Segment Open
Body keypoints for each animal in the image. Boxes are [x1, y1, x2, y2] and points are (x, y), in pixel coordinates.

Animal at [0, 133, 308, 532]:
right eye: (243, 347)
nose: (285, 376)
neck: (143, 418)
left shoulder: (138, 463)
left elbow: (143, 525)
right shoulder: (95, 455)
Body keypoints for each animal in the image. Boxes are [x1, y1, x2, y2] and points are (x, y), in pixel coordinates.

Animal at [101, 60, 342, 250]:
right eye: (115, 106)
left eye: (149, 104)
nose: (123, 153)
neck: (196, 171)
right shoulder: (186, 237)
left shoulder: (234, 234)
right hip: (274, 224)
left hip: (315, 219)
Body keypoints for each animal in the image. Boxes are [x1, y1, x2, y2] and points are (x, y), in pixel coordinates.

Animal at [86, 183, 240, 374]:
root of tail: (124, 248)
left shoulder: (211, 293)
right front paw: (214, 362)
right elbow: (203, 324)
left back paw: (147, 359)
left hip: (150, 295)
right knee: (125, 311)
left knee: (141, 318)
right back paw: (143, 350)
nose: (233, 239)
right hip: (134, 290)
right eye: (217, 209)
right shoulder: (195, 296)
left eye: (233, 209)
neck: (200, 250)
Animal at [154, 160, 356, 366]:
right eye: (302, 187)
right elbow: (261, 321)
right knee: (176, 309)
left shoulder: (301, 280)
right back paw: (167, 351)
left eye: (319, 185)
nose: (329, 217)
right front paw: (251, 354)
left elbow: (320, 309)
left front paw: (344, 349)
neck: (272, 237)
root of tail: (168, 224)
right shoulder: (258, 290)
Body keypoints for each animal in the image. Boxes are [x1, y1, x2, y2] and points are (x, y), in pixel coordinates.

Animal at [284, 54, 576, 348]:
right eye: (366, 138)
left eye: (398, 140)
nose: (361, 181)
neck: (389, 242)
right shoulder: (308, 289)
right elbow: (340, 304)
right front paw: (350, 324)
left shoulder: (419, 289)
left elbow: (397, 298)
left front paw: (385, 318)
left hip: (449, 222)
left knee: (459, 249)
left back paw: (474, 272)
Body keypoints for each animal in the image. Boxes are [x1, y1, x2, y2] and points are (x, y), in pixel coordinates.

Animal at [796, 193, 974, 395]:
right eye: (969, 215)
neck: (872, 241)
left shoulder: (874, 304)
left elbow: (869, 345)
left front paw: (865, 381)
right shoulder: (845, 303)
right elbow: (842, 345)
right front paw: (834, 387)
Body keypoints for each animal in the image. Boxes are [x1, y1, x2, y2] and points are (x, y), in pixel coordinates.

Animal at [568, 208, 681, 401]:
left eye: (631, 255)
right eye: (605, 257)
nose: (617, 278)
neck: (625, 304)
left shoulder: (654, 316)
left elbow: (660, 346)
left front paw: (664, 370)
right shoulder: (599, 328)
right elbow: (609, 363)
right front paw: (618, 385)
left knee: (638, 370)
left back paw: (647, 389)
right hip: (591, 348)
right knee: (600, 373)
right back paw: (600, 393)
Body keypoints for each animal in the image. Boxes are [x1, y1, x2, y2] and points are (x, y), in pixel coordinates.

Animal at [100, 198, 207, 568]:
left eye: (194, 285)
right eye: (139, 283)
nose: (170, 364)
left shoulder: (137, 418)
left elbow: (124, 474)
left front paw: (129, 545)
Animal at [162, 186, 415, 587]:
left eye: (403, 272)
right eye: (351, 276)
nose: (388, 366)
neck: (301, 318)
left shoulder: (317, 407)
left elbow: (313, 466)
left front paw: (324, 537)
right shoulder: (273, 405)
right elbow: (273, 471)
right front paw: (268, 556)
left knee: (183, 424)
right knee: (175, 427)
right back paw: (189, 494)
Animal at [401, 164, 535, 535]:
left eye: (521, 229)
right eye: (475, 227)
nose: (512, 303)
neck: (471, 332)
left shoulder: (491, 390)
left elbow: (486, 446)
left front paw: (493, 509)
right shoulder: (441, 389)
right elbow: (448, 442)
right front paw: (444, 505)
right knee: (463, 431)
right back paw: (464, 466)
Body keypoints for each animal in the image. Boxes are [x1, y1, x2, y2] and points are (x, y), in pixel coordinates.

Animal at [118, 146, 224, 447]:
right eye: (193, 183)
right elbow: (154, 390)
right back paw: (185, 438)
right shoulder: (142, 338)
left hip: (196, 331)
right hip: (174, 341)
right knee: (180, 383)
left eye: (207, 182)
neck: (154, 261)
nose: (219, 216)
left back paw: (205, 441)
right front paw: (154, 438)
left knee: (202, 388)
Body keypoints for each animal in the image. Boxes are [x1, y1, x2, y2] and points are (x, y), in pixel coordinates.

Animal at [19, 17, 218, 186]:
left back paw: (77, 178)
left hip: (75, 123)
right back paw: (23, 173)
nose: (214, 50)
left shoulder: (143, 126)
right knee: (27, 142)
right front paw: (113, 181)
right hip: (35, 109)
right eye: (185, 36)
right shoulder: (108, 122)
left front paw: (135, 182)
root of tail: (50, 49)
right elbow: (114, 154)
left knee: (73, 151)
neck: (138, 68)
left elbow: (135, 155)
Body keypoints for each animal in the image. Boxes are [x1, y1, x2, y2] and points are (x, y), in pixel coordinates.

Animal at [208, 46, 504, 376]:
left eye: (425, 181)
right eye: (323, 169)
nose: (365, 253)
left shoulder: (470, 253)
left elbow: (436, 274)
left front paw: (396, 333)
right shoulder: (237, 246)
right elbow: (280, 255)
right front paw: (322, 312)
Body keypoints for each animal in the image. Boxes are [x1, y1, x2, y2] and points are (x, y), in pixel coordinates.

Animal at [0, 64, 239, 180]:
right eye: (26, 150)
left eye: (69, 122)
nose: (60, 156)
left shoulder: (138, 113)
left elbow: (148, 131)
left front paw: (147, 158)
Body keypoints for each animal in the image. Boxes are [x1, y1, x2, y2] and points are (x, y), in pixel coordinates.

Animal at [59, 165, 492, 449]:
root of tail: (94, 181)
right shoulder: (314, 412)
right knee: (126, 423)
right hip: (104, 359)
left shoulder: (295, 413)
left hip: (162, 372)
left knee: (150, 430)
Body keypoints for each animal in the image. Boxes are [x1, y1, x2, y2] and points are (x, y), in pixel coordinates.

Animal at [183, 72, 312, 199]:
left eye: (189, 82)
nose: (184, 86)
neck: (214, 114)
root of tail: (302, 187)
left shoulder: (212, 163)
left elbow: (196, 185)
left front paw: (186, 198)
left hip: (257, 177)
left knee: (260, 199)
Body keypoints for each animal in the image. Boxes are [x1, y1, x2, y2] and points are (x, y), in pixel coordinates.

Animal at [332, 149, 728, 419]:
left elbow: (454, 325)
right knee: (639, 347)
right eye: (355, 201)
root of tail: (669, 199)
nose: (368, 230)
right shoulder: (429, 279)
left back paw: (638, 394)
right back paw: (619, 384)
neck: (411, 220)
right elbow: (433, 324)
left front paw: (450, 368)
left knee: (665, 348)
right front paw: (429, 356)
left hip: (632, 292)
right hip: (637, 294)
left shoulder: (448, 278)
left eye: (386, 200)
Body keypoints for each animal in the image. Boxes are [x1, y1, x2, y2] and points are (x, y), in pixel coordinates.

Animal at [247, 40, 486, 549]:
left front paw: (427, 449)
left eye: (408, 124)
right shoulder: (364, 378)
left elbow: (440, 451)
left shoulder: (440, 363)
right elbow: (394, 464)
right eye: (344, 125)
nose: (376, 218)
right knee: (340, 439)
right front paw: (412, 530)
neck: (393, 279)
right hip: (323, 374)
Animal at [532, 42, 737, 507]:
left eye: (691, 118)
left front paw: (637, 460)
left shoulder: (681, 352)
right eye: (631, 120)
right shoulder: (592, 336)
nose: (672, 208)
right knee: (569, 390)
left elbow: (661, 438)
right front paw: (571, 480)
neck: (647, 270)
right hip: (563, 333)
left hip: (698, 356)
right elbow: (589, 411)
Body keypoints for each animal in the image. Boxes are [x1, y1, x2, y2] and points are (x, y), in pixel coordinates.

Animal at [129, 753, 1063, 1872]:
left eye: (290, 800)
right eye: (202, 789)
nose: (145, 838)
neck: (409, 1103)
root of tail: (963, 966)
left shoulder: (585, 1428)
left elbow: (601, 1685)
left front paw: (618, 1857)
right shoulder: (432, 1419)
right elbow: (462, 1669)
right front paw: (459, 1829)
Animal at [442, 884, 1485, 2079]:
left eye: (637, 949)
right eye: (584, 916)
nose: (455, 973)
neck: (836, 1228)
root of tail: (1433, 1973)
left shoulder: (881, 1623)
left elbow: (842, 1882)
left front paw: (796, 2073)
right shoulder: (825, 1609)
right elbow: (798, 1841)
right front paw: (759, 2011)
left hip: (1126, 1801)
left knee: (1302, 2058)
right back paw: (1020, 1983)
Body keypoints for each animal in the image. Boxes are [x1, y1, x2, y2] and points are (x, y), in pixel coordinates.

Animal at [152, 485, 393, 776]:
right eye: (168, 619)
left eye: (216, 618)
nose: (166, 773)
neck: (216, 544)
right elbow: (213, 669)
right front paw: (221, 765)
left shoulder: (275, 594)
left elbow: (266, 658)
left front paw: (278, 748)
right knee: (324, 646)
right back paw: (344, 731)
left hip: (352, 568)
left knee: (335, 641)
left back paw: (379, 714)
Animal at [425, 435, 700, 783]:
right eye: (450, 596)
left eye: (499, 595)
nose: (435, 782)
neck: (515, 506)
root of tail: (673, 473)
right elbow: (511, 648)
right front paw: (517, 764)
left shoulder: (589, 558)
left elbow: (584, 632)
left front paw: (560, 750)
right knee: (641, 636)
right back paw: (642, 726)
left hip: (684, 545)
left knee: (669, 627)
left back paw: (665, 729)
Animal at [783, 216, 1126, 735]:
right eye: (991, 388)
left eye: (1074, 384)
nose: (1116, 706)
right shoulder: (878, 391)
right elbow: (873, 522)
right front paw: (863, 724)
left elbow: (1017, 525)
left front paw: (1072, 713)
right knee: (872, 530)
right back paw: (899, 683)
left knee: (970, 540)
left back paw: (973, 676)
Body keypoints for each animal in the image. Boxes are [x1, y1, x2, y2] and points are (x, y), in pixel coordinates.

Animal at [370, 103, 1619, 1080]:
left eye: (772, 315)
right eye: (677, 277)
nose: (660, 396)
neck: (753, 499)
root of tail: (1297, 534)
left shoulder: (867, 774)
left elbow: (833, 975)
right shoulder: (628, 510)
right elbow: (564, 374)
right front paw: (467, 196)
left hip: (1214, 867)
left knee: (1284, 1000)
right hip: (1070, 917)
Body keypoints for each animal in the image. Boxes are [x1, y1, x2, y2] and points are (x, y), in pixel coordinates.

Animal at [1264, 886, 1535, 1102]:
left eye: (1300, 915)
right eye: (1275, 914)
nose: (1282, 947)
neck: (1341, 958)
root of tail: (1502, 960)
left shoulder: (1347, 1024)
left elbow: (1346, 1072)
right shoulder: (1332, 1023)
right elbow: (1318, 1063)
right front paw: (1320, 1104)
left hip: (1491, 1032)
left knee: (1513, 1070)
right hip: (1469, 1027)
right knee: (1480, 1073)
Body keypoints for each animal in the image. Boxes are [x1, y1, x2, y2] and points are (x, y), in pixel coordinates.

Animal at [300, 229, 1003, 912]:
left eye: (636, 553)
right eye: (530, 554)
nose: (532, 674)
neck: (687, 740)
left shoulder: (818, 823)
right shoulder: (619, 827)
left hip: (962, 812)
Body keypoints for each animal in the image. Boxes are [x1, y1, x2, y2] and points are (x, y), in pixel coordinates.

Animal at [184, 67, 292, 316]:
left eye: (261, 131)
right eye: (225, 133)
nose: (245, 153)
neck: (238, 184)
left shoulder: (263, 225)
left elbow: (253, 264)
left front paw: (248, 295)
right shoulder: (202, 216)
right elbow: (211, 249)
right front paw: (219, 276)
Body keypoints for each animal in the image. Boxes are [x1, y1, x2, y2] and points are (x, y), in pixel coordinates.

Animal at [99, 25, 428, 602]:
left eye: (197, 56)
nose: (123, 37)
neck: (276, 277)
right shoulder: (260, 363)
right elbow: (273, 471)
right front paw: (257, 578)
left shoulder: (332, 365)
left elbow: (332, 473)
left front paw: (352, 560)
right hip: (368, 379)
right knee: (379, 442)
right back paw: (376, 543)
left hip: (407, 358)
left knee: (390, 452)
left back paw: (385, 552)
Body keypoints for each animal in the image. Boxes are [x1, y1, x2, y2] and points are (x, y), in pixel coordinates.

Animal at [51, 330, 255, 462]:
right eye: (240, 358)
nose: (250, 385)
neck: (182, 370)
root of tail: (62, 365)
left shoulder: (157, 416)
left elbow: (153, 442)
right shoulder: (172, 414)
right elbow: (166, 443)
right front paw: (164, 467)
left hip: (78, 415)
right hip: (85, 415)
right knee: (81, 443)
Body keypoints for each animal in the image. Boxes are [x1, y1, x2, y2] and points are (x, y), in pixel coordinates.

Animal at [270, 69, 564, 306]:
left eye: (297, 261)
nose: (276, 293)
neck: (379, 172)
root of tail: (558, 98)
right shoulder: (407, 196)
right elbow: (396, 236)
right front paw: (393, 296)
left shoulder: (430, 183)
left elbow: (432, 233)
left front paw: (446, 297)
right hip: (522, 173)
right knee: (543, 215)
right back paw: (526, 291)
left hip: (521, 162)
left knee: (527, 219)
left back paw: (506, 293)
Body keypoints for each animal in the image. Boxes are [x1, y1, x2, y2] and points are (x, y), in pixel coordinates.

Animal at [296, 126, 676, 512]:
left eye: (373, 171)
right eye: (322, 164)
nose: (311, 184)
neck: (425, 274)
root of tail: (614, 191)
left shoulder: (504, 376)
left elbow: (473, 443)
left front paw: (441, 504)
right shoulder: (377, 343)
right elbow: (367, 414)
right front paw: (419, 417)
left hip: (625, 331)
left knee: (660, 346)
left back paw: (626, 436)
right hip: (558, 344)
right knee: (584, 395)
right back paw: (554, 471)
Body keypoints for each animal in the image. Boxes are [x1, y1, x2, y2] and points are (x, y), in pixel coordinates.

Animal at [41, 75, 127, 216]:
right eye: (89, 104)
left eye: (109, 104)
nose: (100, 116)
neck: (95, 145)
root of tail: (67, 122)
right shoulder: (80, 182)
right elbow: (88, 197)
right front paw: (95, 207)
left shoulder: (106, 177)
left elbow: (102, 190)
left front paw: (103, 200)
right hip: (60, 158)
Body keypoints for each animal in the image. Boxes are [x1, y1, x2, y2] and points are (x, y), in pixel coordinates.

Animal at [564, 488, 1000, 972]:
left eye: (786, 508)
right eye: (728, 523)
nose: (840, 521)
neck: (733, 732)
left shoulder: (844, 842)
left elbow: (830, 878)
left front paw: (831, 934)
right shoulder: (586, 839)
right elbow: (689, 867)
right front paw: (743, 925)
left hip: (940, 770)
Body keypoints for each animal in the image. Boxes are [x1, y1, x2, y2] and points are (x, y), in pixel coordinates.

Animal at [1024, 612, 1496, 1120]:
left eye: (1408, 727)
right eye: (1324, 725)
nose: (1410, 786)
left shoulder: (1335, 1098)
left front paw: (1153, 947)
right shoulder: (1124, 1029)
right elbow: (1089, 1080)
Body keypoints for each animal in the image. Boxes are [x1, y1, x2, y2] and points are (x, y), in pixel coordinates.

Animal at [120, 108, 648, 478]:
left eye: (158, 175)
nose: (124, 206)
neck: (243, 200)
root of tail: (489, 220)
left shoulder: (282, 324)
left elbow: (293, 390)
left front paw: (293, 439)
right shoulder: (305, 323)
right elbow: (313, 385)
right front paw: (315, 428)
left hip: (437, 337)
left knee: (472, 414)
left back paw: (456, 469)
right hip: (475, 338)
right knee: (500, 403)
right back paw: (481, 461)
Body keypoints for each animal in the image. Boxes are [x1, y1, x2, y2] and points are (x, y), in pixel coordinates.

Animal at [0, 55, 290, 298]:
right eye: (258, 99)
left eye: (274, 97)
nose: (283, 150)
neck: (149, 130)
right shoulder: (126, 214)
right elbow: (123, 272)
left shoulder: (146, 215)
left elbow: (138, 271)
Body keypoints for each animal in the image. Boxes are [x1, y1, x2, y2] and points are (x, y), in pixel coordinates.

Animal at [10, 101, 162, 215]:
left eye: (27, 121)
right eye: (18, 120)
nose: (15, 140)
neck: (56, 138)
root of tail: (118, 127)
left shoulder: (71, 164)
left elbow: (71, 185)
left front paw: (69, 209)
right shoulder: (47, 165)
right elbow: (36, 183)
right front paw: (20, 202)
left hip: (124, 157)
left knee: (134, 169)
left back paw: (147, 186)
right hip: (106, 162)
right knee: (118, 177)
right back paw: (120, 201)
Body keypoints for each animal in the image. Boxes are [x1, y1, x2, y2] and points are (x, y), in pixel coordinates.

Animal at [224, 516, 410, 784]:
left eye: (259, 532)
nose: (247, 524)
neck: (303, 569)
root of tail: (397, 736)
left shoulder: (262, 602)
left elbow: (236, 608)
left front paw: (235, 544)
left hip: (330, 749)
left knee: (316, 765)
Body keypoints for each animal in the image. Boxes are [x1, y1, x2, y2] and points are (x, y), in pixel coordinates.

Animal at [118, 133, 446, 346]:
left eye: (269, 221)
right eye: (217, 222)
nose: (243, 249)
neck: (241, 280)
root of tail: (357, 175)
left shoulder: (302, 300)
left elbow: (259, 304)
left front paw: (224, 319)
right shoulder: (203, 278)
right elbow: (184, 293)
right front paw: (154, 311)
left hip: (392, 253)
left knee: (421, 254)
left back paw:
Segment Closed
◆ Exercise prompt
Print the records verbatim, stopping after the "neck: (389, 242)" line.

◆ Answer to this task
Body keypoints for each animal in the image. Boxes are [x1, y1, x2, y2] and points are (x, y), in pixel coordinates.

Animal at [0, 133, 308, 532]:
right eye: (243, 347)
nose: (285, 376)
neck: (143, 418)
left shoulder: (138, 463)
left elbow: (143, 525)
right shoulder: (95, 455)
Body keypoints for each animal in the image. Boxes are [x1, y1, x2, y2] and points are (x, y), in pixel coordinates.

Animal at [101, 60, 342, 250]:
right eye: (115, 106)
left eye: (149, 104)
nose: (123, 153)
neck: (196, 171)
right shoulder: (186, 237)
left shoulder: (234, 234)
right hip: (274, 224)
left hip: (315, 219)
Body keypoints for each animal in the image. Boxes are [x1, y1, x2, y2] and points are (x, y), in pixel coordinates.

Animal at [86, 183, 240, 374]:
root of tail: (124, 248)
left shoulder: (211, 293)
right front paw: (214, 362)
right elbow: (203, 324)
left back paw: (147, 359)
left hip: (150, 295)
right knee: (125, 311)
left knee: (141, 318)
right back paw: (143, 350)
nose: (233, 239)
right hip: (134, 290)
right eye: (217, 209)
right shoulder: (195, 296)
left eye: (233, 209)
neck: (200, 250)
Animal at [154, 160, 356, 366]:
right eye: (302, 187)
right elbow: (261, 321)
right knee: (176, 309)
left shoulder: (301, 280)
right back paw: (167, 351)
left eye: (319, 185)
nose: (329, 217)
right front paw: (251, 354)
left elbow: (320, 309)
left front paw: (344, 349)
neck: (272, 237)
root of tail: (168, 224)
right shoulder: (258, 290)
Body keypoints for each animal in the image. Boxes are [x1, y1, x2, y2] and points are (x, y), in pixel coordinates.

Animal at [284, 54, 576, 348]:
right eye: (366, 138)
left eye: (398, 140)
nose: (361, 181)
neck: (389, 242)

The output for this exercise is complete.